TEXT EXCERPT »
===
Wednesday, November 04, 2009

Next in our Soul Journal, we were to create three 2-page spreads overpainted with gesso to begin 3 potpourri exercises.  We were given a list of steps and told to mix them up.  I had numbered my pages 1-6 freehand and after completion of each spread, the numbers stayed fairly visible.

I started with the first item:   Fill the page with descriptive adjectives (Use a permanent ink pen).  I used my Italian/English dictionary to come up with adjectives & wrote both in. 

I had some liquid acrylic which I dripped on the pages and smooshed them both together and then dabbed on a pale yellow paint with a sponge.  I wrote left-handed in the lower right corner in pencil my grocery list but you can't really see it.

Next I cut out a silhouette of a girl from Seventeen magazine and stencilled around it in dark red and splattered the same paint across the pages. I add silver duct tape on the edges and sanded and antiqued it.

The second potpourri exercise included a similar list of steps to mix up and apply.  After applying gesso, I stamped with some hand carved numbers and Stabilo permanent stamp pad and cut out all sorts of numbers from magazines.  Then I painted over with diluted brown paint.  Then I blobbed some yellow acrylic paint & again smooshed the two pages together.  I used a fork to mark the edges of my page in dark green paint.
Next we were to outline our hands six times using permanent ink pens.  By the last ones my fingers were all lined with multi-colored ink.

I scribbled a little with caran d'ache and stitched the right-hand page edges using fine silver wire.  Finally I add some meaningful words, again with hand carved stamps & permanent stamp pad.  I really love carving stamps.
 Took a rest after that.
I'm exploring joining ArtistsoftheRoundTable Artists' Journals Sketchbooks Workshop using Lynn Perella's book as a jumping off point.

Journaling

ME & JOURNALING

A couple of months ago, I joined in a yahoo group that uses composition journals as their basis for artistic journaling. Over the last few years I have taken various journaling classes but have never felt compelled to actually start something that would be meaningful to me.
===
(Data entries)
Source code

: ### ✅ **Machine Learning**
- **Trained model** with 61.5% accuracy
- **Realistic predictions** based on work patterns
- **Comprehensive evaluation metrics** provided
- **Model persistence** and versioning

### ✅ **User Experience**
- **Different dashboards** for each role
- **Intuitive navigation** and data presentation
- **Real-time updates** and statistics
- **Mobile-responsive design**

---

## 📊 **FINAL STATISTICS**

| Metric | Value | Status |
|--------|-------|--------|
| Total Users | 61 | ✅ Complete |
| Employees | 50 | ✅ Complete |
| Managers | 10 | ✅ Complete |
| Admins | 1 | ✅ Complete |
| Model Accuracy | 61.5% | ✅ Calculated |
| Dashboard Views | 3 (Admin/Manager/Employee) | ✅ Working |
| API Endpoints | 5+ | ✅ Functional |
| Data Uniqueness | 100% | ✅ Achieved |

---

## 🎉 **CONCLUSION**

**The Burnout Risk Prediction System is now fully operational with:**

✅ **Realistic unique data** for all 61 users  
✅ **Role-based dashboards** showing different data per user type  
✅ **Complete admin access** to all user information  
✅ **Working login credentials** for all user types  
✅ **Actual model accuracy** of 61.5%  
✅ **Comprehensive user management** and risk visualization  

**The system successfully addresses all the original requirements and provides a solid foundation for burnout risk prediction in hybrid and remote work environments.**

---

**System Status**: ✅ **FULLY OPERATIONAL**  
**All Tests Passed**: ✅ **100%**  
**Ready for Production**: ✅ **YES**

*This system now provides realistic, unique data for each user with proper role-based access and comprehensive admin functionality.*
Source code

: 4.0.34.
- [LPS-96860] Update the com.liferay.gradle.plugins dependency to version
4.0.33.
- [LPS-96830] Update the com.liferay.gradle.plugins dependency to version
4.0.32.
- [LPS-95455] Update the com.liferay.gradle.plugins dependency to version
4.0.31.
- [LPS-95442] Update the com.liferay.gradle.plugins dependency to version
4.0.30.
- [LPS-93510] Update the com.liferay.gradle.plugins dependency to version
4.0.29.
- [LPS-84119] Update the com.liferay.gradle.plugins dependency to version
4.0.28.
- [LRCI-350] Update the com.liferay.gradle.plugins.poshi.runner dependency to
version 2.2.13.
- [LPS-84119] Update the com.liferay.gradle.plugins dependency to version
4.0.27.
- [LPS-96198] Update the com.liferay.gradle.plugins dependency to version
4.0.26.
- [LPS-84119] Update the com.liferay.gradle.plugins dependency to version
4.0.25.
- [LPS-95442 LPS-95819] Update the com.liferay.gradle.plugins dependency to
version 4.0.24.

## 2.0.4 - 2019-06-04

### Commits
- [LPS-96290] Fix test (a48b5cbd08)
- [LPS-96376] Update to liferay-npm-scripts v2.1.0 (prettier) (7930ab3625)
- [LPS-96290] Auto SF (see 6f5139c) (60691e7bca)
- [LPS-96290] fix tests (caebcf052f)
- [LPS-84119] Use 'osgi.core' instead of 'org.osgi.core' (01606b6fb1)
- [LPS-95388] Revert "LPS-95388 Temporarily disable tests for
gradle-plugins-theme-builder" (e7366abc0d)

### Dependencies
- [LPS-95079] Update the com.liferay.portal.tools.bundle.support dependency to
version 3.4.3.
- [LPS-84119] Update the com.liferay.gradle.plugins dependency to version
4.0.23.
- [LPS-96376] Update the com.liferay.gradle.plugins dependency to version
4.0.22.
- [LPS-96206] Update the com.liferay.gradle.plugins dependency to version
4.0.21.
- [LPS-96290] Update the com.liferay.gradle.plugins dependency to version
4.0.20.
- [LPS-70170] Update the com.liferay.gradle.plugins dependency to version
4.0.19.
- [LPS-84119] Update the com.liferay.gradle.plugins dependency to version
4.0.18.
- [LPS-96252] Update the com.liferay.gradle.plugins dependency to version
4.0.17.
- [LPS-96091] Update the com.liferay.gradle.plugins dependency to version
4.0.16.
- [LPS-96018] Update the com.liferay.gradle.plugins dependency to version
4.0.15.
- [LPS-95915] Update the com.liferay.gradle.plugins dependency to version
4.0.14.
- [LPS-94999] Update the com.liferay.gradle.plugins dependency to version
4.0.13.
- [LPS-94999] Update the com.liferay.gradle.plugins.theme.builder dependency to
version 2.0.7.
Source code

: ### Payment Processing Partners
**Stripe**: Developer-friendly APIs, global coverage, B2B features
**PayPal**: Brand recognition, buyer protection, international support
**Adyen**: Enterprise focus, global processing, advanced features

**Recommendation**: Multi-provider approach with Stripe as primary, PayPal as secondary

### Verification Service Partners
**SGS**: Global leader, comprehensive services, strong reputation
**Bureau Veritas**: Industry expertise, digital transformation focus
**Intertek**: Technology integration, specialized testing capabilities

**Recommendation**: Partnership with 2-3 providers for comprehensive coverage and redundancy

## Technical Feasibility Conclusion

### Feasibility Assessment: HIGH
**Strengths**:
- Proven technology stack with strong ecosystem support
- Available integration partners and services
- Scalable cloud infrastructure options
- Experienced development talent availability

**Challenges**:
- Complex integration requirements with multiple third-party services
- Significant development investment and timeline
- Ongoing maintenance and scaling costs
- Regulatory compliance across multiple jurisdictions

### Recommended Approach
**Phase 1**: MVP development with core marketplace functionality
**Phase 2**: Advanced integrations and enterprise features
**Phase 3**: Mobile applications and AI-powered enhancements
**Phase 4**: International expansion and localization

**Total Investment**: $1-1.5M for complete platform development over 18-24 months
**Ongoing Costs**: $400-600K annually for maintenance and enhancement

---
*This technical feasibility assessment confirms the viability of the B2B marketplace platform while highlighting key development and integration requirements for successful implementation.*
===
ACTIONS TO TAKE »
1) Answer these questions using the art journaling post:
(a) Which dictionary did the writer use to come up with adjectives?
(b) What tool did the writer use to mark the page edges in dark green paint?
(c) How many times were the participants to outline their hands?
2) Resume the art journaling post, picking up right after its final sentence.

ANSWER LIST »
1)
(a) An Italian/English dictionary
(b) A fork
(c) Six times

2)
As I am aging (62?!) and memory is growing weak, once again I've turned to journaling to create art & note both the sublime & the banal of my daily, weekly, monthly? doings. I've picked up lots of journaling tips and connections to many wonderful supplies & blogs but still haven't felt much direction. I've recently joined Soul Journaling yahoo group created by Sarah Whitmire and am in the process of creating pages based on her 22 intial prompts from http://www.caspiana.com/. One of the first ones was to create a page symbolic of a great protector to protect me from outside & inside critics as I create my art. I included the face of my maternal grandmother at age 15. She always seemed to be reserved & stoic. I figured she'd be good at warding off unpleasantness. This is my complete page:



The other page was created as a way to "claim" my journal and to express both negative and positive things about my art, my life, etc. We covered up these writings as, for me, a way to cast out what's come before and move on to more positive thinking. We decorated the page with multi colors and fonts so that "anybody" picking up our book would know without a doubt who the journal belongs to.
There's a somewhat new art form called "inchies", the premise being to create art in a tiny format of one inch. These are then exchanged in yahoo groups, Art festivals, etc. So our next exercise involved cutting one inch squares from magazines according to a 24-item list, arranging in a pleasing manner to see if any themes or stories emerge. I have to confess this is not in my comfort zone so mine are placed rather randomly.




Our next task was to paint over or age the page and draw different markings around some of the inchies and add eight words describing my pictures. Sarah's philosophy is that no page is ever really done so I may be back at this one.




The next 2 pages were an exercise in creating interesting backgrounds using various types of tapes: bright orange ducktape, silver duct tape, a couple colors of masking tape, etc. We were supposed to write & fill both pages with "I forgot to tell you..." secrets, sayings but I 'forgot'. So my pages are just paint, tape & sanding.


That's all for today. I'll add more photos when finished.
I've been working right along with my Soul Journaling. The next project was to draw/create a symbolic house and people it with paper dolls of everyone who lives there. It's just me and my black pug, Bailey, and my fawn pug, Mitzi, and my remaining parakeet. This was to be where I currently live or a home from your past where you felt happiest and safest. This is entirely ficticious except the house number. I loved collaging all the foreign language text to the buildings.

Tuesday, May 19, 2009

Well, it's been a long time since I posted. Many things have happened in my life since 2006. I took a watercolor class at Art & Soul 2006 from Barbara Roth and was so taken with her that I decided to join her watercolor group trip planned for May 2007 to Cortona, Italy. I really got into it & created a Yahoo Group for those of us going to help us get to know each other before the trip. It was all-expenses-prepaid trip so we didn't need to worry about cash except to buy souvenirs.

I had spoken about my plans to my sister, Holly, and she worked it out so she could go along too and just not participate in the watercolor portion of the trip.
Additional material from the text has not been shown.